Następnie swoją historią podzieliła się alkoholiczka, której jedyną nadzieją była grupa, gdyż AA spotykało się poza jej zasięgiem. Później samotny mężczyzna wyznał, że dzieci zostawiły go i nie miał już nawet do kogo się odezwać. Pewien chłopiec, gimnazjalista, może nawet młodszy, nie radził sobie z atakami ze strony starszych kolegów. Nieśmiała dziewczyna siedząca naprzeciwko okazała się być ofiarą przemocy domowej.

Steve milczał, nie wiedząc, czy powinien się odezwać. Chociaż zdawał się być anonimowy, używając nieprawdziwego nazwiska i skrywając się za okularami, swojej historii nie mógł sfałszować. Czy tego chciał, czy nie, był emerytowanym superbohaterem, ukrywającym się pod granicami Nowego Jorku. Dawne zajęcie pozostawiło po sobie wyraźne ślady i nie dawało zapomnieć mu o wszystkim co było.

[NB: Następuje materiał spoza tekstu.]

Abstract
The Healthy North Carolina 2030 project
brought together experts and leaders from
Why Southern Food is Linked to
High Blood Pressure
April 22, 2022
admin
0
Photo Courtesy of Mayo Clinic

Kolejna osoba zrzuciła z siebie emocjonalny ciężar i nastała chwilowa cisza. W oczekiwaniu wszyscy wodzili wzrokiem po kolejnych - obcych i znajomych, młodych i pełnych doświadczenia, dzielnych i przerażonych - twarzach, chcąc dodać odwagi do wykonania pierwszego kroku. Steve musiał przyznać, że stawianie czoła wrogim armiom przychodziło mu z większą łatwością niż wyznanie grupie nieznanych ludzi swoich największych lęków i obaw.